[Opening Source extract section]

This gap can be understood in terms of four broad maturity levels. At the lower end, resilience is reactive and compliance-driven, with disruption managed on an ad-hoc basis. As maturity increases, processes become more structured but often remain siloed, with hazards assessed individually and interdependencies insufficiently understood. More advanced organisations adopt integrated, multi-hazard approaches supported by proactive monitoring, enabling a more credible regulatory posture and improved value protection. At the leading edge, resilience is embedded within governance and reporting, treated as a strategic capability, and managed as an adaptive system that evolves in response to emerging risks.
This maturity gap is largely invisible in current portfolio reporting. Resilience is not routinely treated as a performance metric, and cascade risk is rarely a standard line in due diligence. Regulatory evolution under frameworks such as CER is often tracked by legal and compliance teams, but less frequently integrated into investment committee discussions or asset-level performance reviews.
The consequence is that many infrastructure portfolios carry embedded resilience risk that is neither explicitly managed nor fully reflected in valuation. In financial terms, this represents unpriced downside exposure that is most likely to materialise under stress conditions, precisely when there is least capacity to absorb it.
Integrating criticality into investment practice
Criticality is not a regulatory category to be monitored at arm’s length. It is an investment lens that needs to be embedded across the full lifecycle, from acquisition through asset management to portfolio construction.

[Closing Source extract section]
[Opening Given data section]

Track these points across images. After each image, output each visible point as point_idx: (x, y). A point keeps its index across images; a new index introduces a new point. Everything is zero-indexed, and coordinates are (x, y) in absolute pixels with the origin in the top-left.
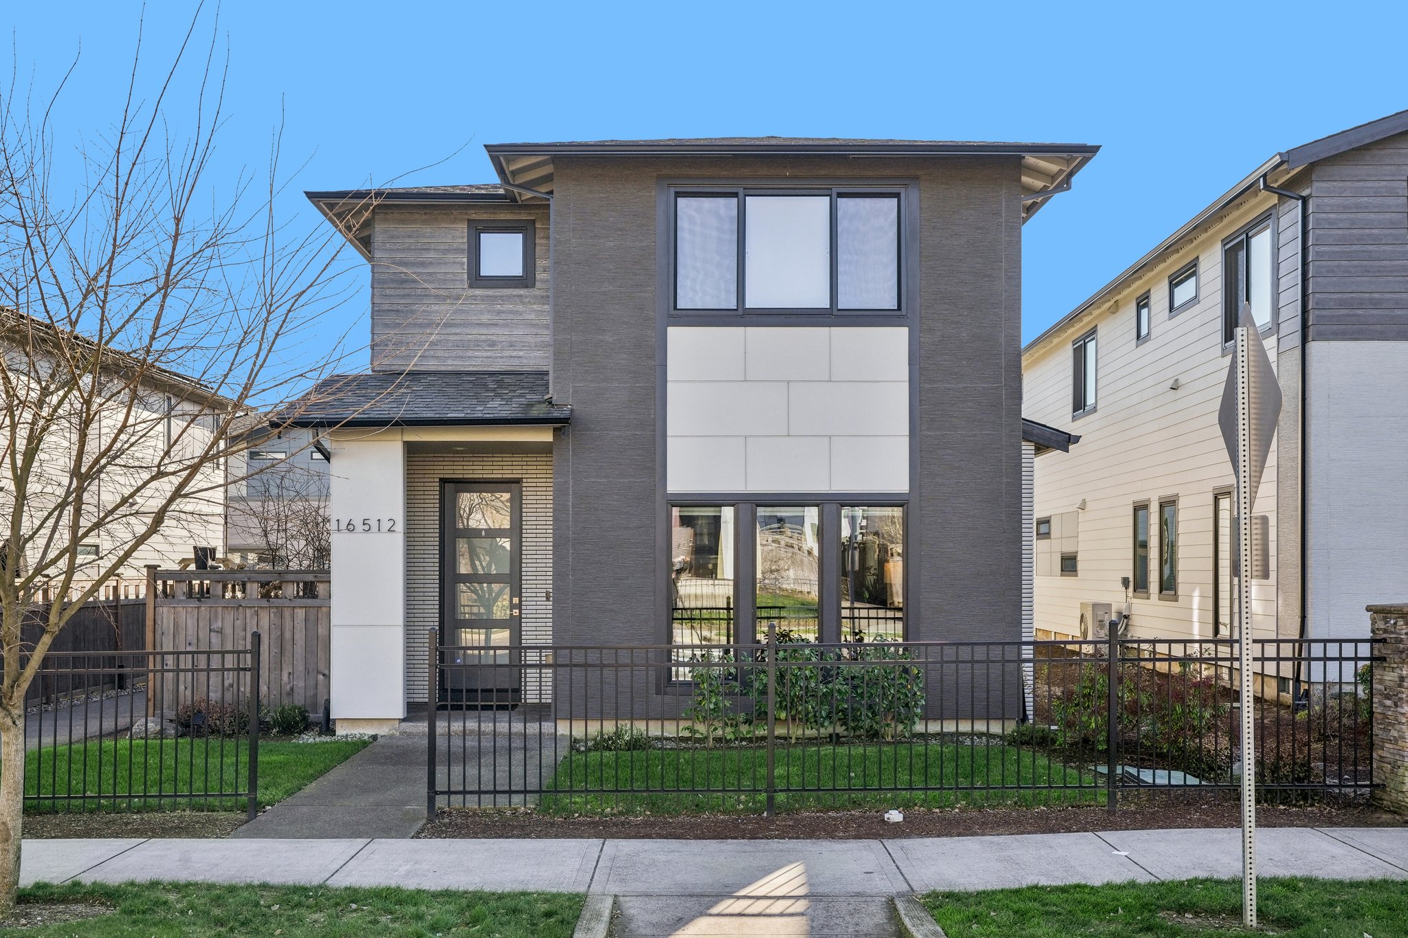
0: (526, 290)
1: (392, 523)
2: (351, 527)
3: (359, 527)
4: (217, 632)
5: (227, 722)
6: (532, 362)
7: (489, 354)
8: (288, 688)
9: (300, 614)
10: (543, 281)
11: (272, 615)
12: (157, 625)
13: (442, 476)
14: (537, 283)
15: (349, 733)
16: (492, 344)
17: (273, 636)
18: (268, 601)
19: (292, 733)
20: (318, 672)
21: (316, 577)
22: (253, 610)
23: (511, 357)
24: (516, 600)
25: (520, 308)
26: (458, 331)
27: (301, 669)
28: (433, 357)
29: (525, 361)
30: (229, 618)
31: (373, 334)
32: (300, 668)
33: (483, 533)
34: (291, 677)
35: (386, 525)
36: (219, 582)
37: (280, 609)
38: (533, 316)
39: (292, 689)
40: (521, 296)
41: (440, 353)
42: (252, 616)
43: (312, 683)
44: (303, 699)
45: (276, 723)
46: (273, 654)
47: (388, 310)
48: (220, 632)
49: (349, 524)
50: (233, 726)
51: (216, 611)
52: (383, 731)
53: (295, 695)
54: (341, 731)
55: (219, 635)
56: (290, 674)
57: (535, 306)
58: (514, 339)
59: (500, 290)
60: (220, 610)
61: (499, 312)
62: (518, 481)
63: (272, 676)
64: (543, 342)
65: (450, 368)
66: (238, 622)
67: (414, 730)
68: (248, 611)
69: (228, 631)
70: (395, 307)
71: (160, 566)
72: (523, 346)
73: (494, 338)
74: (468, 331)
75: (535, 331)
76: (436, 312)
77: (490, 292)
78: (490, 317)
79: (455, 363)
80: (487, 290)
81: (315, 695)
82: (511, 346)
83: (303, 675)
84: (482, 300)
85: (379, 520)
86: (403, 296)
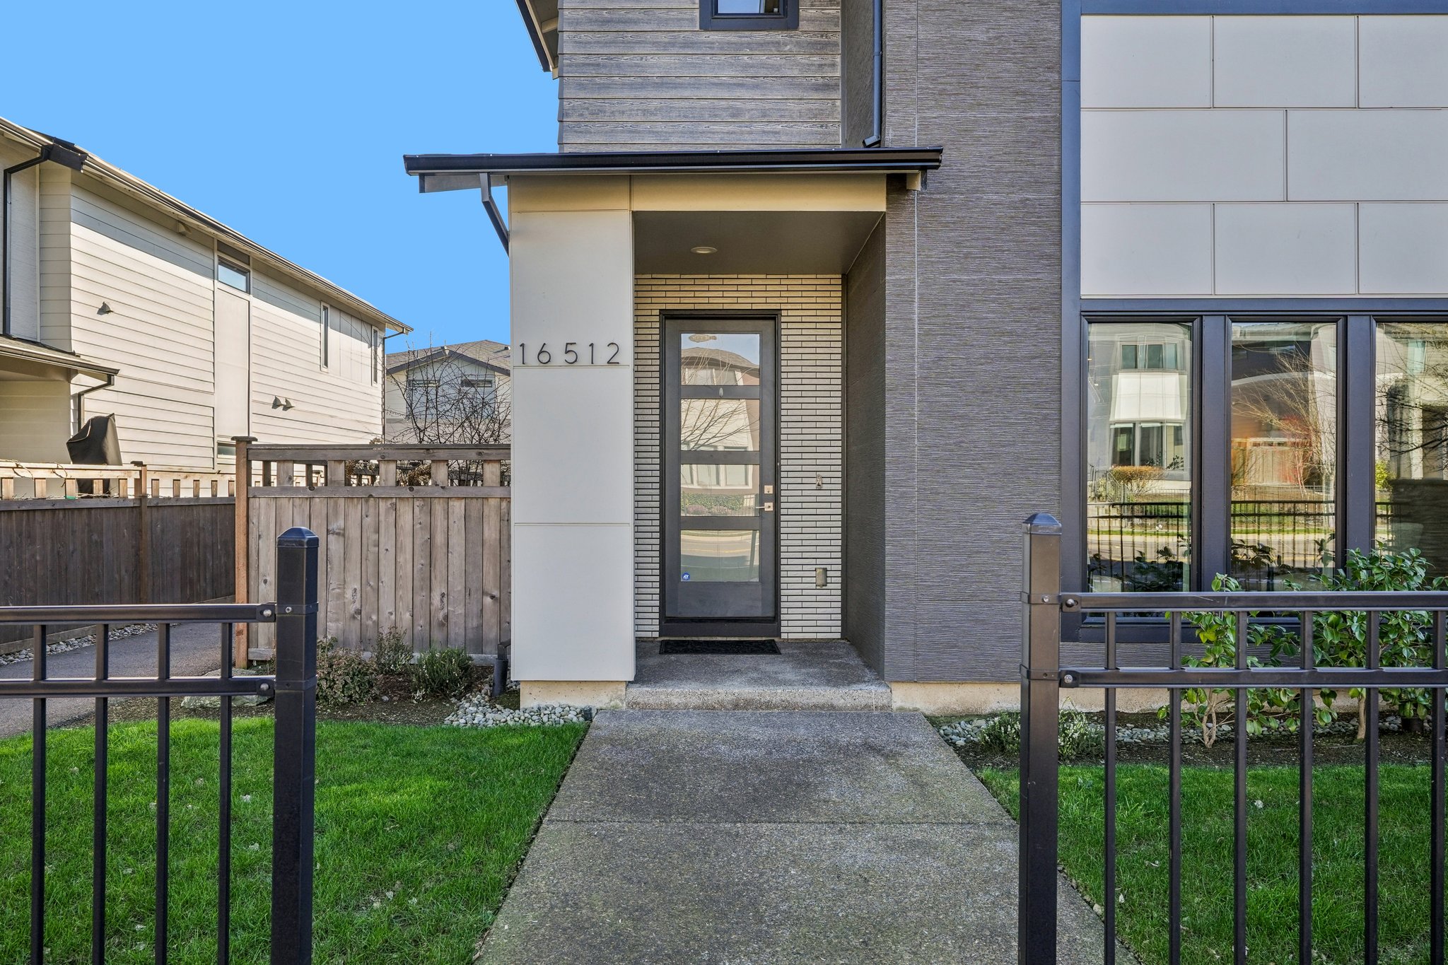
0: (785, 33)
1: (613, 350)
2: (544, 358)
3: (559, 357)
4: (338, 534)
5: (339, 684)
6: (794, 140)
7: (731, 128)
8: (441, 615)
9: (458, 507)
10: (811, 20)
11: (417, 510)
12: (251, 525)
13: (663, 307)
14: (801, 23)
15: (543, 705)
16: (736, 113)
17: (418, 542)
18: (411, 489)
19: (447, 698)
20: (484, 593)
21: (480, 454)
22: (389, 502)
23: (764, 132)
24: (769, 489)
25: (776, 60)
26: (687, 93)
27: (459, 588)
28: (650, 132)
29: (784, 138)
30: (355, 511)
31: (561, 99)
32: (457, 586)
33: (721, 391)
34: (445, 600)
35: (604, 354)
36: (340, 461)
37: (428, 500)
38: (796, 73)
39: (446, 617)
40: (778, 43)
41: (660, 127)
42: (387, 511)
43: (475, 609)
44: (462, 631)
45: (423, 682)
46: (418, 567)
47: (584, 65)
48: (342, 534)
49: (541, 352)
50: (349, 689)
51: (336, 503)
52: (598, 700)
53: (451, 626)
54: (529, 701)
55: (341, 539)
56: (443, 595)
57: (799, 57)
58: (767, 106)
59: (747, 33)
60: (341, 502)
61: (746, 67)
62: (772, 316)
63: (418, 599)
64: (810, 110)
65: (674, 149)
66: (368, 521)
67: (651, 700)
68: (382, 505)
69: (354, 533)
70: (593, 60)
71: (256, 440)
72: (781, 116)
73: (738, 104)
74: (701, 94)
75: (800, 94)
76: (652, 66)
77: (732, 37)
78: (733, 74)
79: (682, 140)
80: (727, 34)
81: (480, 627)
82: (764, 116)
83: (462, 597)
84: (722, 49)
85: (592, 345)
86: (607, 44)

[Closing Given data section]

* [Required work]
**a)** According to the passage on infrastructure resilience, how is disruption managed at the lowest maturity level?
**b)** Sum up the passage on infrastructure resilience in two sentences.
**c)** Write out the passage on infrastructure resilience between "This maturity gap" and "asset-level performance reviews.", inclusive.

* [Exercise responses]
**a)** On an ad-hoc basis.

**b)** Organizations range across four maturity levels, from reactive, compliance-driven resilience to resilience embedded in governance and managed as an adaptive system. Because this gap is largely invisible in portfolio reporting, many infrastructure portfolios carry unpriced resilience risk, so criticality needs to be embedded as an investment lens across the full lifecycle.

**c)**
This maturity gap is largely invisible in current portfolio reporting. Resilience is not routinely treated as a performance metric, and cascade risk is rarely a standard line in due diligence. Regulatory evolution under frameworks such as CER is often tracked by legal and compliance teams, but less frequently integrated into investment committee discussions or asset-level performance reviews.